**WHAT YOU WILL DO**
May I have the line containing "[52,413,223,428] /message_task_set ->" and every line after it through the end of the data, repeated exactly and with no other lines?
*** Opening INFORMATION PROVIDED ***
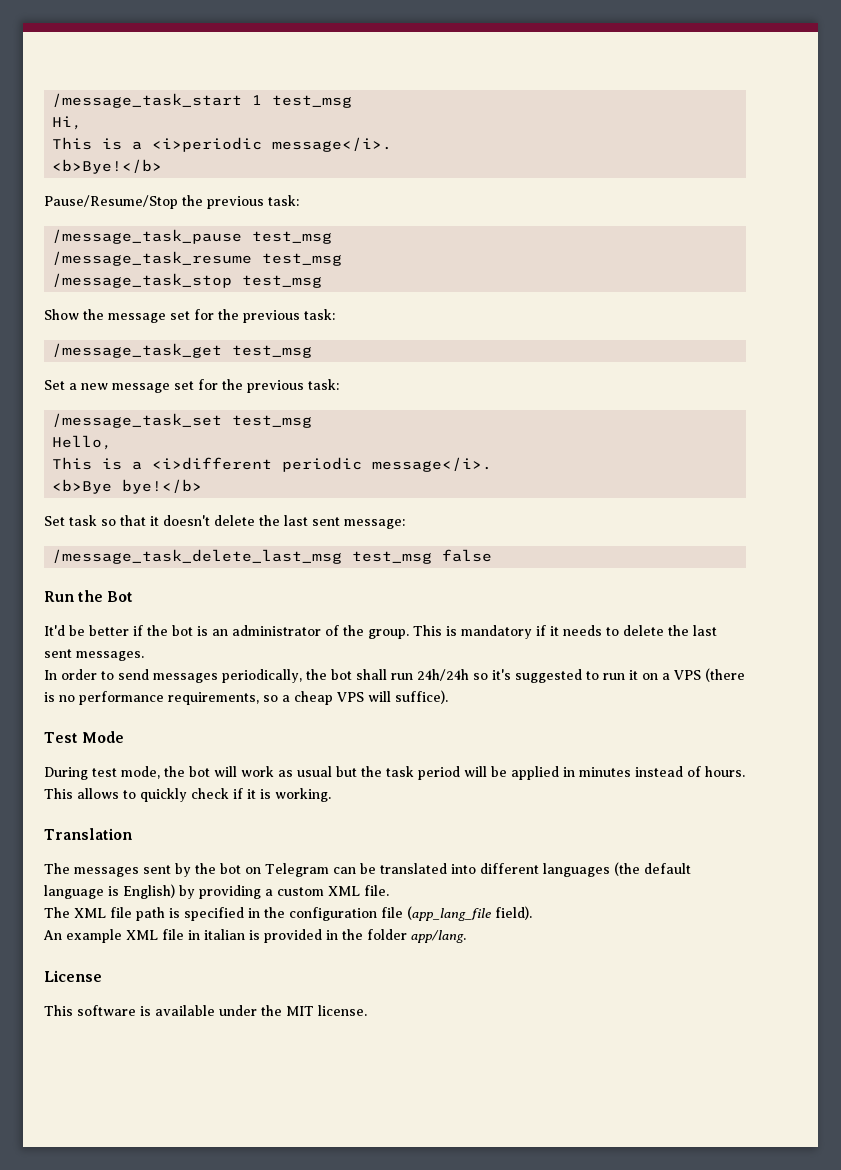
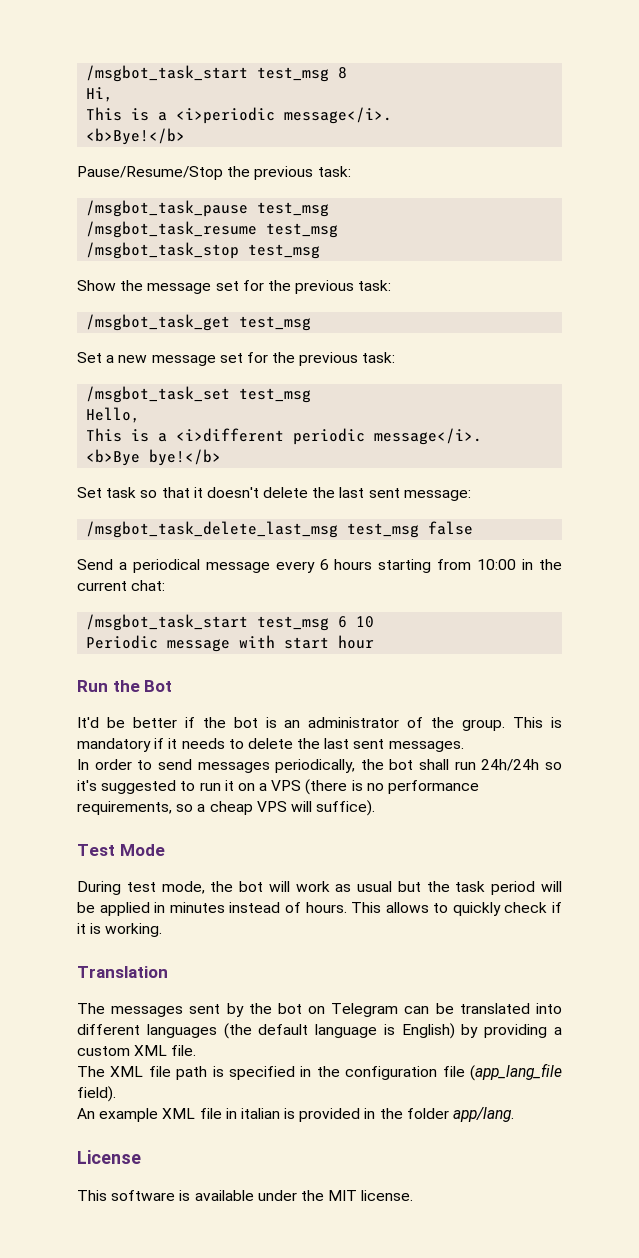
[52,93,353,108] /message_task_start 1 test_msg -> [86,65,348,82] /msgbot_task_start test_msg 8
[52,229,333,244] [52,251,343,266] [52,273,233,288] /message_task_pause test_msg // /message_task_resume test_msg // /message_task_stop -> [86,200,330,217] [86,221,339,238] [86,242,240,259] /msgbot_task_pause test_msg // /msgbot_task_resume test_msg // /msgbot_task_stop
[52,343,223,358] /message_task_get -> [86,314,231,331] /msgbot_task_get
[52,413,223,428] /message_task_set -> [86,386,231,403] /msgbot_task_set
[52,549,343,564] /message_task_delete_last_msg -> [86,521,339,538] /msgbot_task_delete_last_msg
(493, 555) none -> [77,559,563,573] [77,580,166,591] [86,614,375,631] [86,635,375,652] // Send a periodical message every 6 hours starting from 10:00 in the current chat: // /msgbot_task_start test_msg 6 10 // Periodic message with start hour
*** Closing INFORMATION PROVIDED ***
**RESULT FOR THIS TASK**
[52,413,223,428] /message_task_set -> [86,386,231,403] /msgbot_task_set
[52,549,343,564] /message_task_delete_last_msg -> [86,521,339,538] /msgbot_task_delete_last_msg
(493, 555) none -> [77,559,563,573] [77,580,166,591] [86,614,375,631] [86,635,375,652] // Send a periodical message every 6 hours starting from 10:00 in the current chat: // /msgbot_task_start test_msg 6 10 // Periodic message with start hour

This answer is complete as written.